Revenons donc aux mots-clés.Néodyme fer bore- il ne s'agit pas d'un produit du catalogue. Il s'agit d'un produit technologique complexe dont les propriétés du produit final sont déterminées par des centaines de paramètres depuis la fusion jusqu'au contrôle final. Choisir un fournisseur ne consiste pas à trouver le prix au kilo le plus bas. Cela signifie trouver un partenaire qui comprend ces chaînes et qui peut non seulement vous vendre un aimant, mais aussi vous aider à choisir une solution pour une tâche spécifique et vous avertir des pièges.
Je vois souvent comment les ingénieurs, surtout dans les petits projets, prennent des aimants chez Aliexpress ou chez des revendeurs locaux non vérifiés, en se concentrant uniquement sur la taille et la « force » déclarée. Ils assemblent un prototype, ça marche. Et puis, lors de la production en série, un cauchemar commence : variations des paramètres, corrosion, instabilité. Et c’est bien s’il s’agit d’électronique grand public et non d’un composant critique des équipements industriels.
C'est pourquoi mon conseil, basé sur une amère expérience : demandez toujours non seulement un passeport pour l'aimant, mais également des données sur la stabilité des paramètres du lot, des rapports d'essais de stabilité thermique et de résistance à la corrosion.
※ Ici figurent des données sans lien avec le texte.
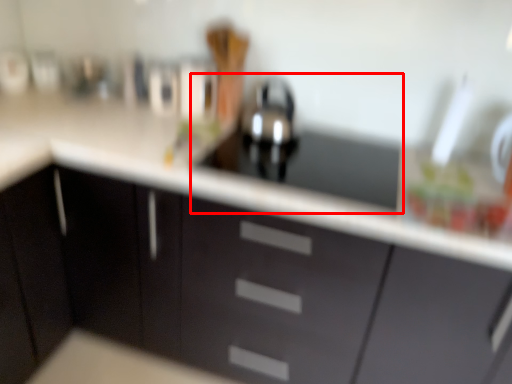
Question: From the image's perspective, where is sink (annotated by the red box) located relative to cabinetry?

Choices:
 (A) below
 (B) above

Answer: (B)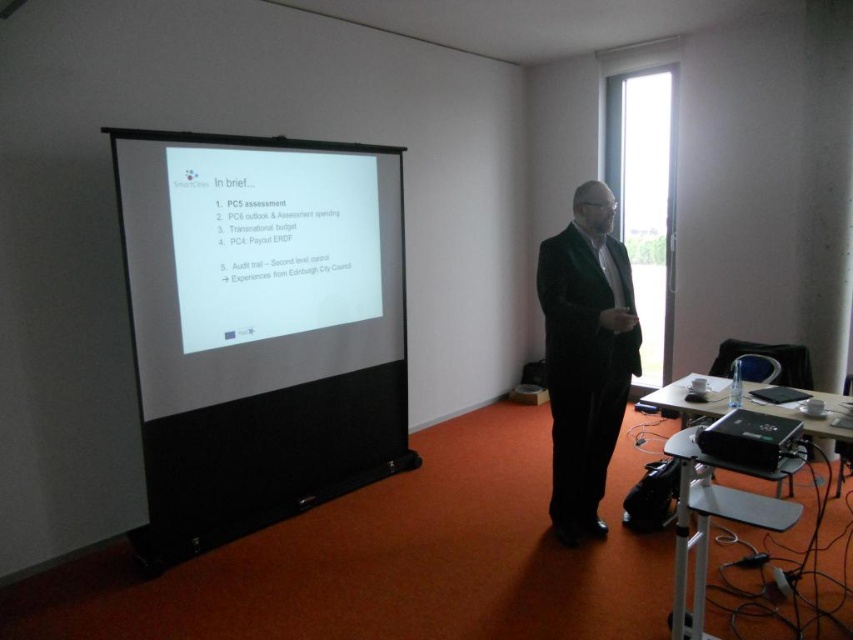
You are an event organizer setting up a presentation room with the given scene. You need to ensure that the white matte projection screen at center and the black plastic projector at lower right are positioned correctly. Based on the scene description, which object is taller?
Et il vaut mieux travailler avec ceux qui, commeLONGI, est passé du métal à une voiture finie. Leur site internetljmagnet.ru- ce n'est que la partie visible de l'iceberg, derrière laquelle se cache trente années d'expérience dans le secteur réel, où les erreurs dans le matériel ont un prix trop élevé. Dans notre métier, c’est peut-être le critère le plus important.